The second half of the poetry section, exuberantly led by Amanda Earl, opened with public servant, and dormant literature grad, Michelle Tracy, reading “Io’s Feet.” The poem, which is the cover feature of the latest edition of Bywords, gave a startling twist to the parent-child relationship -- the child cradles her aging mother’s feet, which have transmuted into bovine appendages “sour and peppery, / horny with yellow callous.” And the listeners could certainly empathize with the poet’s frustration when the ink in her pen froze while writing “Cold Snap at the Experimental Farm.”
Then followed a change of pace with Carleton University student Michael Meagher’s melding of subtle violence with the outsider’s perspective in “Transvestites Roam Around” and “They Call You Mentally Ill.” The two poems frankly handle some uncomfortable themes that society would rather leave unexamined. I kept wondering whether the depicted landscape was universal or more local.
Published poet, Daniel Boland, read several winter poems, including “Early Snow,” “Sisyphus,” “Solstice Haiku” and “Blizzard at Christmas.” The suite featured some familiar Canadian icons and themes; the audience nodded its collective head while the poet evoked such images as the crimson cardinal, the white shroud of the winter landscape, and the “saviour with bumper cables.”
Stephanie Farrington began the final poetry set with the very personal “Waiting for My Father,” a poignant piece about the anguish of a daughter separated from her dying father, while the “snow whirled like dust devils.” “The View from January” taught us that the west coast, with its plethora of muddy shoes and “walking on water,” can be as inclement in January as any other Canadian region. Then, after one last perfomance by Rozalind MacPhail, the spirited Allegro from C.P. E. Bach’s Sonata in A Minor, the event concluded.

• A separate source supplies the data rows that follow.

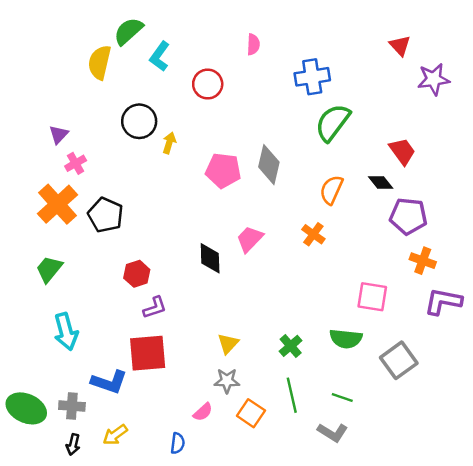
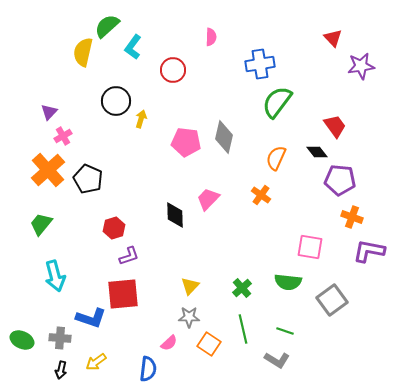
green ellipse: (26, 408) -> (22, 340), size x0.7
blue semicircle: (178, 443) -> (148, 369), size x1.4

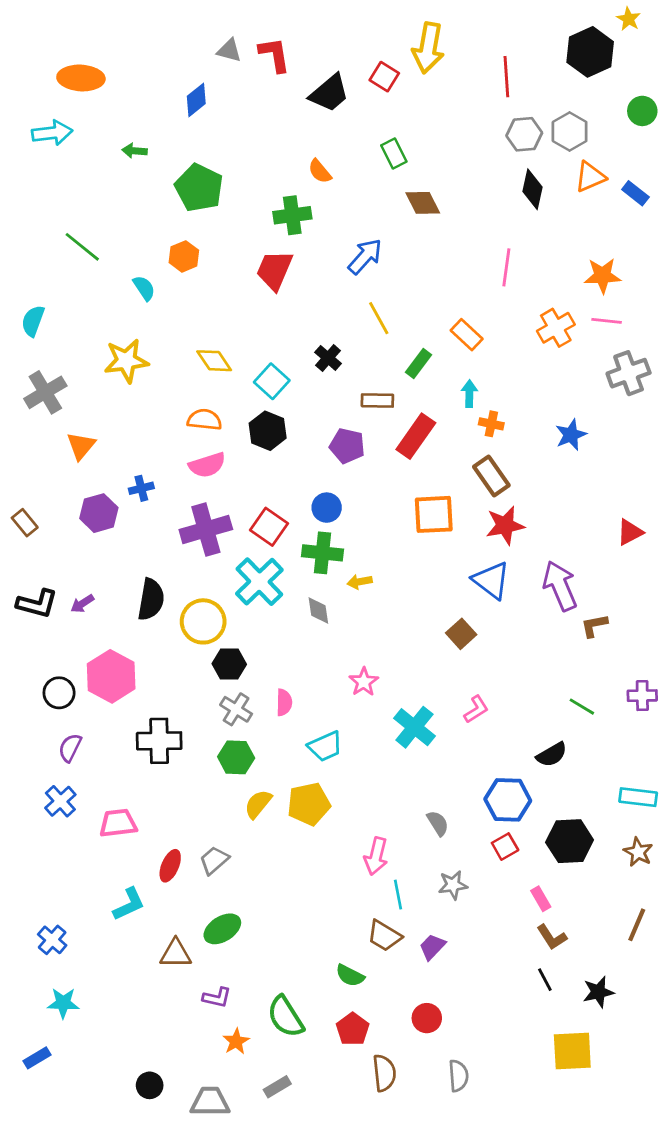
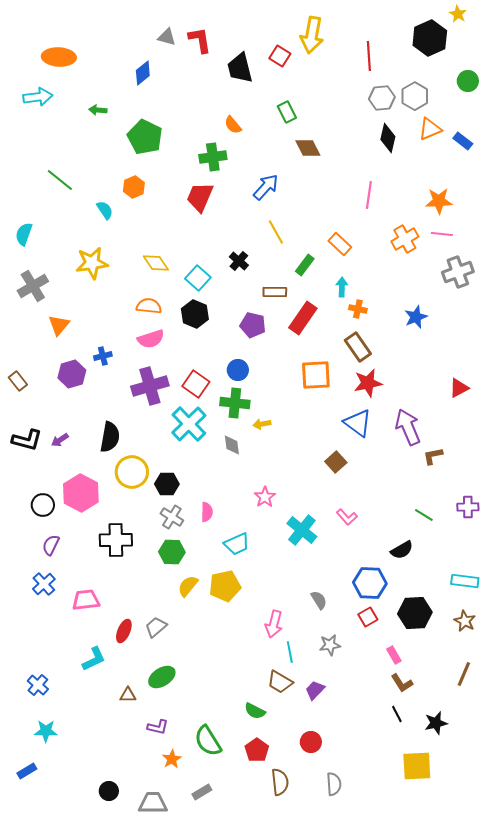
black trapezoid: (329, 93) -> (240, 68), turned 116
yellow circle: (203, 621) -> (132, 472), moved
pink L-shape: (476, 709) -> (347, 517), turned 80
brown triangle: (176, 954) -> (128, 695), size x0.7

With its mix of humour, pathos, remembrance, reverence and eroticism, the event provided a warm corner in a busy space, right beside the main escalator at Chapters. For one-and-one-half hours, the 30 or so people gathered on a cold Sunday in January, certainly shared in some warmth. And, as the warmth generated by the event carried through into the evening, I finally understood the significance of Bywords Warms the Night.
© Catharine Carroll
St. Brigid’s Day, 2004
Ottawa native, Catharine Carroll, has a keen interest in the local arts scene. She has written several articles of local interest, many of which deal with Irish-Canadian culture in the National Capital Region. Catharine appreciates having had the opportunity to work on Bywords Warms the Night.